As further basis to reject the Board’s argument that Tonkovic was wrongly decided, the Board is confronted with the Tonkovic decision being established law without change from the legislature. The legislature was presented with an opportunity to address the Tonkovic holding in its 2001 amendment to section 6 — 140; however, the legislature chose not to do so. 40 ILCS 5/6 — 140 (West Supp. 2001).
We do not accept the Board’s position that, “[t]he last paragraph of section 6 — 140, which is the provision the Tonkovic court focused on exclusively, limits the preceding language in the provision that grants the annuity for the widow of a fireman whose death results from the performance of an act or acts of duty.” We find the Tonkovic language both clear and consistent with the aim and purpose of the statute as a whole. Therefore, we interpret the language at issue in the third paragraph of section 6 — 140, “acts of duty *** prevent[ ] him from subsequently resuming active service in the fire department” (40 ILCS 5/6 — 140 (West 2000)), to mean that a widow must establish with medical evidence and testimony that her husband’s injury, but for his death, would have permanently prevented him from resuming service with the fire department. See Swoope, 323 Ill. App. 3d at 531.

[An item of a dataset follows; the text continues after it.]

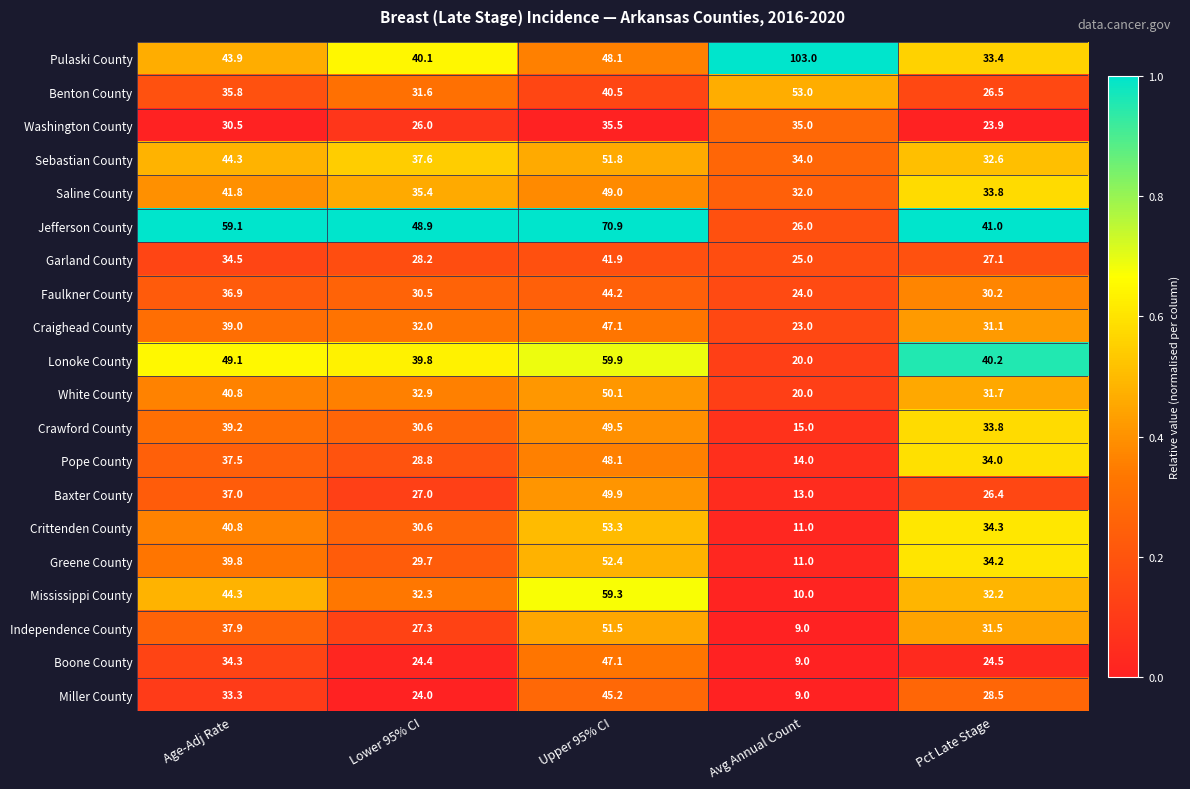

Which series has the largest total across all categories?

Pulaski County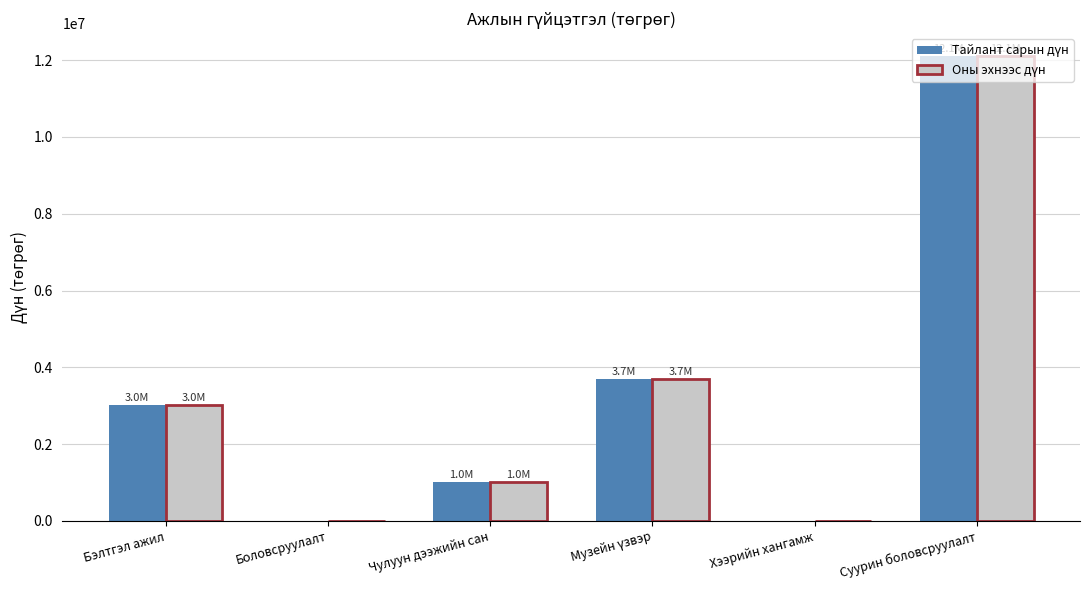

Is it true that Оны эхнээс дүн equals 1808556 at Музейн үзвэр?

False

*379The financial drain on the Board does not appear to be so great that fewer families should receive the widow’s duty-related annuity benefit as the benefit is only paid to a fire fighter who suffers such a duty-related injury that “prevents him from subsequently resuming active service in the fire department.” To the extent such injuries are permanent, his wife should be entitled to receive a duty-related annuity benefit upon the fire fighter’s death and prior to his reaching the age of retirement. It appears certain that the longer the period of permanent disability, the greater the direct relation between the fire fighter’s duty-related injury and the benefit that should be paid. This finding does not “undermine and make less significant the sacrifice of those who actually die in the line of duty or from a cause directly related to the injury suffered while on duty.” Rather, it reinforces the sacrifices of those who are severely injured and unable to return to work because of their injuries. The families of fire fighters who are injured while on duty, permanently disabled, and unable to return to work, should receive the same benefits upon the death of the fire fighter as the families of fire fighters whose death is directly caused by their act or acts of duty.
CONCLUSION
For the foregoing reasons, the plaintiff is entitled to an enhanced widow’s annuity. 40 ILCS 5/6 — 140 (West 2000). We affirm the circuit court’s order reversing the Board’s decision.
Affirmed.
WOLFSON, EJ., and CAHILL, J., concur.